Foto : Dahlan Iskan diapit Eddy Widjaya,(kanan) Eksekutif Produser sebuah perusahaan film dan penulis (kiri), dipotret di garasi mobil kediaman DI di Surabaya (koleksi Derek Manangka/fb)
CATATAN TENGAH, Senin 11 September 2017
Oleh Derek Manangka
Ketokohan, popularitas dan kharisma seseorang tak bisa dibentuk dan terbentuk dalam waktu satu malam. Butuh waktu lama prosesnya. Alam tidak bisa dipaksa ataupun diakali. (Hampir) sama dengan soal kebenaran. Yang tak bisa dimanipulasi maupun disembunyikan.
Inilah yang terjadi dengan diri Dahlan Iskan (DI). Seorang reporter dari sebuah suratkabar daerah – 35 tahun lalu, yang kini sudah menjelma sebagai Raja Media sekaligus salah seorang figur politik non-partisan yang mewakili masyarakat madani.
Dia menjadi tokoh populer dan tercatat sebagai salah seorang sosok berkharisma yang diperhitungkan oleh partai-partai politik – menjelang Pilpres 2019.
Dari mana mengukurnya ?
Di tahu 2013, DI keluar sebagai pemenang peserta kontes calon Presiden dalam Konvensi Partai Demokrat, partai pimpinan SBY – Presiden ke-6 Republik Indonesia. DI ikut dalam kontestasi tersebut, bukan karena obsesi dan ambisinha menjadi Presiden. Tapi karena DI secara khusus diminta oleh SBY untuk bersaing dengan 9 peserta lainnya.

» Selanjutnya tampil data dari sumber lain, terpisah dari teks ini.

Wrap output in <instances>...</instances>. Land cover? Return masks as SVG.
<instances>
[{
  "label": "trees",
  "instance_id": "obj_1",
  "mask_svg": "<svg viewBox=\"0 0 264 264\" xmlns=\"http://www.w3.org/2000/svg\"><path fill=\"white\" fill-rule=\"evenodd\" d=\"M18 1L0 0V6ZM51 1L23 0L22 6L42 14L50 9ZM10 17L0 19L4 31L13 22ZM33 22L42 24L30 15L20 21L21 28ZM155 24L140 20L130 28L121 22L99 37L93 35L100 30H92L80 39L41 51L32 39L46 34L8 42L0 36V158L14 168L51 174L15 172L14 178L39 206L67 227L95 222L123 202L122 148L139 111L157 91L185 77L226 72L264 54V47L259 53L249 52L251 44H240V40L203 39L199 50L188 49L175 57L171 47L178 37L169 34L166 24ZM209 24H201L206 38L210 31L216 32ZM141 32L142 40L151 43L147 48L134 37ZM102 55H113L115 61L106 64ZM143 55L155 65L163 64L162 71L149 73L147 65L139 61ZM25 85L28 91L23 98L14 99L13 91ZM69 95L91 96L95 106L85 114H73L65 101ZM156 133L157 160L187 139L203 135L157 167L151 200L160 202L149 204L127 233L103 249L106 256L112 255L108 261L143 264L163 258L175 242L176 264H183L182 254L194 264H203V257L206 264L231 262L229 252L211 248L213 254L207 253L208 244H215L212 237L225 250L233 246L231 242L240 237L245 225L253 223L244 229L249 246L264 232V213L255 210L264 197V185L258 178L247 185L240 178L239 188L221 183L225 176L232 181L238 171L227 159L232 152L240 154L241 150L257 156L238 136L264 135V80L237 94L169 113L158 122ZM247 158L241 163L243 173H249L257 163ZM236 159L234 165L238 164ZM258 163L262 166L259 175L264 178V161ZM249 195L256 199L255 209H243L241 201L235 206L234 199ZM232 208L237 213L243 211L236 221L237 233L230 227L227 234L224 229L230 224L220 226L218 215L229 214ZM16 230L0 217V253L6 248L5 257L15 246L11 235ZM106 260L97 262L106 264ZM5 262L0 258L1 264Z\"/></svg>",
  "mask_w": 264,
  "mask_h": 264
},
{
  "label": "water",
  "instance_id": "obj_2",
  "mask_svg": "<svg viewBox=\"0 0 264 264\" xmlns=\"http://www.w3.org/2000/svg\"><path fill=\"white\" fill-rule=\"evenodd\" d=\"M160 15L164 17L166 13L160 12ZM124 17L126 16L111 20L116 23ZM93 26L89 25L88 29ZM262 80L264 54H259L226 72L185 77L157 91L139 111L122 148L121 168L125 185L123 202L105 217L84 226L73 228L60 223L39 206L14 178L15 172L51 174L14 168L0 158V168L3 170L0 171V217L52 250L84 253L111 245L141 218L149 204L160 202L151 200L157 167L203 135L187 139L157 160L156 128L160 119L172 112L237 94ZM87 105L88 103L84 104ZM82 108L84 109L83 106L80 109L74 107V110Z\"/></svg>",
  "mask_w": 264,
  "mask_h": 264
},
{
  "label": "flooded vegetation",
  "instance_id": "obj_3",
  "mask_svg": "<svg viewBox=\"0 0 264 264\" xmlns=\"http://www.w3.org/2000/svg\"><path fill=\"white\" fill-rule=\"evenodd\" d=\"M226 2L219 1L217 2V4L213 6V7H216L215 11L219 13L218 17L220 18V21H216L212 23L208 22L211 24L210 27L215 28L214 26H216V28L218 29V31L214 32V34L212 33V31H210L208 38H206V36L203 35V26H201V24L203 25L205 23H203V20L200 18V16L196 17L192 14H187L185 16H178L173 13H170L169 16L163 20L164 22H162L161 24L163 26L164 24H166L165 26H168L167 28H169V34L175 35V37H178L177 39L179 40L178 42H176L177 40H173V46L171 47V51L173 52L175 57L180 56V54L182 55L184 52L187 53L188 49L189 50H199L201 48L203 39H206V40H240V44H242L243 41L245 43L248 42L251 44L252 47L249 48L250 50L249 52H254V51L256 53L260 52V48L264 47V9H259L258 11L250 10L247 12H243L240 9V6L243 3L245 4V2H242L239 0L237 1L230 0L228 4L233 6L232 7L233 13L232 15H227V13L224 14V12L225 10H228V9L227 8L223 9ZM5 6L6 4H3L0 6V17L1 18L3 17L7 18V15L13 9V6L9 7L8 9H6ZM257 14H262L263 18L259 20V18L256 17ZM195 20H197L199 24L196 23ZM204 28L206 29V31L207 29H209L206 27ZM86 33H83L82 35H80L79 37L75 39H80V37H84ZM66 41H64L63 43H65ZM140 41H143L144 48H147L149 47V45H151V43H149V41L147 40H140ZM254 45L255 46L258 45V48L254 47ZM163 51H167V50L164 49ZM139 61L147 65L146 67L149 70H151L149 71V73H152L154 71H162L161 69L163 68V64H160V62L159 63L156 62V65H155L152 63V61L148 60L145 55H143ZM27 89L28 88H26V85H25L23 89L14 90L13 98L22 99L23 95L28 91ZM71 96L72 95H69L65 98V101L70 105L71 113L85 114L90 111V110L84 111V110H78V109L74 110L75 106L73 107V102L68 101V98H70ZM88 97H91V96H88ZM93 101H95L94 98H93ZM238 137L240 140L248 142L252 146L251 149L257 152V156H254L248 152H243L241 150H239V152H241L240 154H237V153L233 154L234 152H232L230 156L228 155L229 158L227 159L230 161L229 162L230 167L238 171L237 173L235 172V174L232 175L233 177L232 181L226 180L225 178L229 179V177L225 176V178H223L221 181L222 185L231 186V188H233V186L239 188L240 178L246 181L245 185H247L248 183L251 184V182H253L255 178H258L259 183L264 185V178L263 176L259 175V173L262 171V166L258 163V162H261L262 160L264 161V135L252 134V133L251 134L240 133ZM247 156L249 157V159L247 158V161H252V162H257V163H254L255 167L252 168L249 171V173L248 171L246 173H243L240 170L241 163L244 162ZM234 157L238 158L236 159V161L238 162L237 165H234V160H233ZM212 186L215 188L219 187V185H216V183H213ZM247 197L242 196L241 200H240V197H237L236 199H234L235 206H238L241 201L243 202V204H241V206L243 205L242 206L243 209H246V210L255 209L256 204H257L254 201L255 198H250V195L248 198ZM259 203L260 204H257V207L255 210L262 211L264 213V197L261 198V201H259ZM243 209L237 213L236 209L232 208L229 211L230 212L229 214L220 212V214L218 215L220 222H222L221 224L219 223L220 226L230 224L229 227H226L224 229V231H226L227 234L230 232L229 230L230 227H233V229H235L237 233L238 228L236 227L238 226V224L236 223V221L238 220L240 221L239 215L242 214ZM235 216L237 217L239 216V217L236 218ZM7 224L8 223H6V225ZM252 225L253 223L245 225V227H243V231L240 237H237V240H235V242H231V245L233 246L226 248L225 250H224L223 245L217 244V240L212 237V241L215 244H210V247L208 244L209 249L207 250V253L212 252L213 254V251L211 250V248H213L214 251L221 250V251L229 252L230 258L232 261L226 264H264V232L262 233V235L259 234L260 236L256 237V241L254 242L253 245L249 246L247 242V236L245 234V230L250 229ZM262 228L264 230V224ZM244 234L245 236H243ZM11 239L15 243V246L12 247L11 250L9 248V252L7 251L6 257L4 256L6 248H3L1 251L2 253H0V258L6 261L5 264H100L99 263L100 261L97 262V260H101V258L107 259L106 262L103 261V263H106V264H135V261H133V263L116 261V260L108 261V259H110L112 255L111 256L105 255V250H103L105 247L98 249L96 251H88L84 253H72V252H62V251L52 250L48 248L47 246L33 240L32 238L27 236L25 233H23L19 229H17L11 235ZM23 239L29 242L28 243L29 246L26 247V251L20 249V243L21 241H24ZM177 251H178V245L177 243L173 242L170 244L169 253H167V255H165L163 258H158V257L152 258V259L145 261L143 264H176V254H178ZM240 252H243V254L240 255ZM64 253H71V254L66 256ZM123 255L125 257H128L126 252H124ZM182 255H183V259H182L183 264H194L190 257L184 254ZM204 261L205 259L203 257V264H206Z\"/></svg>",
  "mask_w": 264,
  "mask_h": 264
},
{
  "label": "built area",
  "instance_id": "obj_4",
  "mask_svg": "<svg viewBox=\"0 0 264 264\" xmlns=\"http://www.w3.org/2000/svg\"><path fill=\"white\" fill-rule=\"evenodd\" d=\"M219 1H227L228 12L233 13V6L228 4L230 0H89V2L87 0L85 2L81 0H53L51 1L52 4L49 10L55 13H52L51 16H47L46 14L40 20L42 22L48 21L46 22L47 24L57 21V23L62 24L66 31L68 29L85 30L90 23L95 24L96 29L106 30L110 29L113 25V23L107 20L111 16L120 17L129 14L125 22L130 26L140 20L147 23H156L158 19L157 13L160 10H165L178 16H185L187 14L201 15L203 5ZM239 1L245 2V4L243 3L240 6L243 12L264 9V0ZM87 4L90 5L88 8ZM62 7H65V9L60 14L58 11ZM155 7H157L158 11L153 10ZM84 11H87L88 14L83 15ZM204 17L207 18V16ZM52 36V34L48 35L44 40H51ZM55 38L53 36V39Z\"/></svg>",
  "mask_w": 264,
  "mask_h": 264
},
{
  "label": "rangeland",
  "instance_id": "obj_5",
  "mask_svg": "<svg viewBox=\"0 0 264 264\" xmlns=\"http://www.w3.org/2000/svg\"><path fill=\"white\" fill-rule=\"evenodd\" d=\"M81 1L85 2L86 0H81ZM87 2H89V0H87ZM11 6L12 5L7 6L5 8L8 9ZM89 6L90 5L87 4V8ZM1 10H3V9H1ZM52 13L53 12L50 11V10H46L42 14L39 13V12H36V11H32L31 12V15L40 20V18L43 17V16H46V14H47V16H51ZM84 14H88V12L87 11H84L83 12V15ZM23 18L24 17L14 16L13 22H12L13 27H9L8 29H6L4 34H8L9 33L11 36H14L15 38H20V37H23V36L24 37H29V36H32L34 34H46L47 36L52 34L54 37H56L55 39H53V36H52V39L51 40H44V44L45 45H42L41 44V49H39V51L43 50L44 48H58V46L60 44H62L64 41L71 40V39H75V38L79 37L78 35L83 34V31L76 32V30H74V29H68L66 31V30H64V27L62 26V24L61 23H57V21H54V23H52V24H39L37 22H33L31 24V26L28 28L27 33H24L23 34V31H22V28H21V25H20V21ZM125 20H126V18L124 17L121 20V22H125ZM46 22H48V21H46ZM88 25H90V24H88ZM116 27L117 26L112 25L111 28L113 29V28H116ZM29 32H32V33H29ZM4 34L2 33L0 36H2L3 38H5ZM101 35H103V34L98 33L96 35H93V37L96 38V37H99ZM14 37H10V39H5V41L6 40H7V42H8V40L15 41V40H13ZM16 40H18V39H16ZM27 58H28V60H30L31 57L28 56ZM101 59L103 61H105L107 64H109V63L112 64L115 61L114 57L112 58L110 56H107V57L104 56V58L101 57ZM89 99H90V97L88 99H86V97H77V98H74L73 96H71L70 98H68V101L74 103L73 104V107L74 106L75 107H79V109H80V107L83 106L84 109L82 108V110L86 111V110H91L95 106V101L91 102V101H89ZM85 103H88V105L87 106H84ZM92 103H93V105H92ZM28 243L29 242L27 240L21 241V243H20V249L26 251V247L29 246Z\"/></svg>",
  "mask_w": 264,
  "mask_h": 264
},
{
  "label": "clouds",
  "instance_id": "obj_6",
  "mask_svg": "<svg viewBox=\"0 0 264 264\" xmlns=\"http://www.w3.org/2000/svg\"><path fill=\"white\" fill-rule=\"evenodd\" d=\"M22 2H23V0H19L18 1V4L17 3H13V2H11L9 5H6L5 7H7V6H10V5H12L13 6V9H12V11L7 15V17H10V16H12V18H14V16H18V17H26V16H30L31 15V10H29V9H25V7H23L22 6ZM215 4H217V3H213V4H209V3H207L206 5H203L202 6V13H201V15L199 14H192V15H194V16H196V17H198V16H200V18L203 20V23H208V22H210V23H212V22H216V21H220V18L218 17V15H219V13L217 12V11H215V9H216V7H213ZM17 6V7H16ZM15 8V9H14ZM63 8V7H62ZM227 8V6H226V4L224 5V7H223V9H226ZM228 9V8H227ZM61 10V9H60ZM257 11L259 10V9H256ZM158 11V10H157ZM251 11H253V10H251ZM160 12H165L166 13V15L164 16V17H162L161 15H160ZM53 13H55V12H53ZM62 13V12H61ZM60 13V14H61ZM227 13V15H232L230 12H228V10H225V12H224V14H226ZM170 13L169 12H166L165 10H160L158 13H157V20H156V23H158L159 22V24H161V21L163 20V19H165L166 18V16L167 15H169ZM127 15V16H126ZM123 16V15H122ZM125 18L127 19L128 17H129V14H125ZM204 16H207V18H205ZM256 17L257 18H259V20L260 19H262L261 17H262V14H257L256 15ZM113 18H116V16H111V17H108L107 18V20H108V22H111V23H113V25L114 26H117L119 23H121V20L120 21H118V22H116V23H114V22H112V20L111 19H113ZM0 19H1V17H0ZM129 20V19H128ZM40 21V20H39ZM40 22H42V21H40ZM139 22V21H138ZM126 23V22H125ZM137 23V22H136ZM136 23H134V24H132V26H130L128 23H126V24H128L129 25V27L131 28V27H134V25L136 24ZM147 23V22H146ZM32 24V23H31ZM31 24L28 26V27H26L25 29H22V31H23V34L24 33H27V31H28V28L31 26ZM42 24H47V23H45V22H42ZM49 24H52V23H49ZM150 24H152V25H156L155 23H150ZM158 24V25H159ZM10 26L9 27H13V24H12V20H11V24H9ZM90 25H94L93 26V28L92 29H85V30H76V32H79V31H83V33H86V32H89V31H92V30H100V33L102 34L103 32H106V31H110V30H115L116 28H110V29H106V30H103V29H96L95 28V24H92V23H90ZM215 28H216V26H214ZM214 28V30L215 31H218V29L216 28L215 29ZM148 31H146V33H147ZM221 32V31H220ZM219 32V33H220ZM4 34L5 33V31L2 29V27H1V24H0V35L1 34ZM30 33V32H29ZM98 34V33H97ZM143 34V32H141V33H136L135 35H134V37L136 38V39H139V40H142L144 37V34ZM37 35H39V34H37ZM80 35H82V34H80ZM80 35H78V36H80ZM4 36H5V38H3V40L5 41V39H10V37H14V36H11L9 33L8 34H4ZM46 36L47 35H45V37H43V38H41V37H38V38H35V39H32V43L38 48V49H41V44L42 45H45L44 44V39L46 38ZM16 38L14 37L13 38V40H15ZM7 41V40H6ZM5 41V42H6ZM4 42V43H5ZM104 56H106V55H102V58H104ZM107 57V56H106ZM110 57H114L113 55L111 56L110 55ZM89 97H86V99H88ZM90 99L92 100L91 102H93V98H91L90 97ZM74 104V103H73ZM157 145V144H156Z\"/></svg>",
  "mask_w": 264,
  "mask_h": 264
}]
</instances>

Sekalipun menang, bekas Menteri BUMN dan Dirut PLN tersebut tidak maju dalam kontestasi Pilpres 2014. Berhubung Partai Demokrat, yang menjadi kendaraan politik SBY selama 10 tahun, tidak meraih suara minimum Presidential Treshold 20%.
Saat ini DI merupakan satu-satunya figur Indonesia – yang kehidupannya sudah dibukukan dalam 30 buah judul. Sebuah rekor tersendiri dalam dunia literatur.
Boleh jadi baru DI, Raja Media yang cerita tentang diri dan reputasinya, dibukukan seperti itu.
Dan salah satu keunikan dari buku tentang DI, sebagian diantaranya ditulis secara sukarela oleh mereka yang hanya mengenalnya dari ‘jarak jauh’ saja.
Buku tentang kehidupan dan capaiannya, ditulis dalam format yang berbeda dengan Raja Media seperti Jakob Oetama (Kompas) atau Surya Paloh (Metro TV).
Buku yang ditulis Rhenald Kasali, merupakan salah satu contohnya.
Rhenald yang pakar manajemen dari Universitas Indonesia dan berdomisili di Jakarta, membukukan DI, putera daerah yang bermukim di Surabaya, hanya berdasarkan kumpulan ciutan para pengguna media sosial twitter.
Dalam dunia layar lebar, di luar perbukuan, kehidupan DI difilmkan pada “Sepatu Dahlan Iskan” oleh produser yang berempati kepadanya. Lagi-lagi hal ini membedakannya dengan Raja Media yang disebutkan di atas.